久々に紹介するのは「魔女」とも呼ばれるかなりの怪人作家、シャーリィ・ジャクスンの「ずっとお城で暮らしてる」です。
主人公はメリキャットという少女。コンスタンスという姉、少々認知症ぎみのジュリアンおじさんと一緒に暮らしています。他の家族は、晩餐のときにブラックベリーにかけられた砒素が原因で死んでしまい、そのために村人たちに疎まれておりちょうどその時料理をしていたコンスタンスにいたっては外に出ることすら出来ません。そんな彼女達のもとに、従兄弟となのる男が訪れてきて、少々ネジがはずれながらも平和な生活はかきみだされていくことになる…というのがあらすじ。
なんといってもこの作品の凄いところは感情移入できるキャラが一人も登場しないことです。これはけなしている訳でもなんでもなく、この作品の途方もない魅力だと思います。よく感情移入できるキャラが大事などといいますが、ホラーという分野においてこれは必ずしも当てはまらないと思います。人々が恐怖を感じるものっていうのは逸脱であり、個人にその判断の差があるために逸脱を描くことはとっても難しいことでもあるのですが、とにかく「何かが違う」「何かがおかしい」という感覚の薄気味悪さ、不愉快さはかなりのものです。
大体において、この逸脱した理解できないキャラクターは感情移入できるキャラクターと一緒に投入されるのが常ですが、この作品にはそんな気の利いたキャラなんて一人もいません。ありていにいうと皆キ○ガイばっか。キ○ガイ博覧会です。
例えば一緒に住んでいるおじさんですが、家族が死んでしまった事件のことをとてもはっきり覚えており、あろうことかこれを生涯かけて小説にしようなんて考えてます。常にそのことしか考えていない。しかもボケかけているのがこれまた怖い。

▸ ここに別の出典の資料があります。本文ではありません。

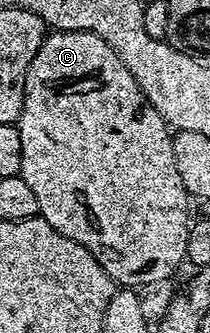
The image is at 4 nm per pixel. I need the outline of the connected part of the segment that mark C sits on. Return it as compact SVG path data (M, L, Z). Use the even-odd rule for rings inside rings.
M52 31L43 40L41 50L29 62L29 70L25 74L25 90L23 91L23 109L17 121L17 127L21 134L21 170L19 175L25 178L25 183L31 187L34 196L37 198L39 215L53 230L65 234L65 238L73 238L109 274L116 285L119 286L140 286L139 284L159 284L167 280L179 268L179 263L187 260L187 239L189 230L193 223L191 216L191 204L189 194L183 185L181 174L177 170L177 162L173 154L173 136L169 126L157 114L157 110L145 98L143 91L137 86L133 74L125 70L125 62L113 54L113 50L97 34L92 32L60 32Z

「砒素のことをどう思うかね」とかいう人と普通の神経をもってる人なら朝飯食いたくないですよ。
主人公のメリキャットにしても大概で、外界から入ってくるものに対する憎しみの向け方たるやハンパじゃありません。呪いめいた行動にでることもあり、本当に恐ろしい子供です。よくホラーででてくる大人びてるくせに妙に無邪気で恐ろしいガキがいますが、あんな感じです。子供嫌いに拍車がかかる恐ろしさです。
ですが、この狂気は屋敷におしこめられ、内包されているものであって、表向きは非常に穏やかで、美しい品位のようなものを感じさせます。キ○ガイ博覧会とかいっといてなんですが、この三人の生活を眺めるとき、外界の残酷さから逃れたこの小さな世界は、歯車が狂っていながらもとても平和で美しいものであると感じます。そしてふと気づくんです。私はメリキャットやコンスタンスやジュリアンおじさんに嫌悪を覚える資格があるのか?と。私は彼らを忌み嫌っている無知で品のない村人たちと同様なのではないか?そして私がメリキャットやコンスタンスのようにならないという証拠はどこにあるんだ?と。
メリキャットの狂気は一つの勇気ではないのか。外界の穢れたものを見下ろす、神聖な高潔さの表れとして狂気があるのではないのか。彼女達の狂気に不快感を感じている自分こそがまさしく彼女達を狂気におとしいれたあの村人たちと、同等の低俗さをもっているのではないのか。
この小説の不思議さ、奇妙さをよりいっそうかきたてているのが、その読後感です。あたかも狂気も残酷さも失われたかのような、優しい読後感。それと同時に読み終わった人の心に、「ああ、メリキャットとコンスタンスはまだ生きている」という、不気味で恐ろしい実感をも感じさせます。
とにかく言いようのない、ホラーの怪作中の怪作。死んでもよむべきです。戦慄します。ブラックベリーに砒素をまぜちゃだめ!絶対!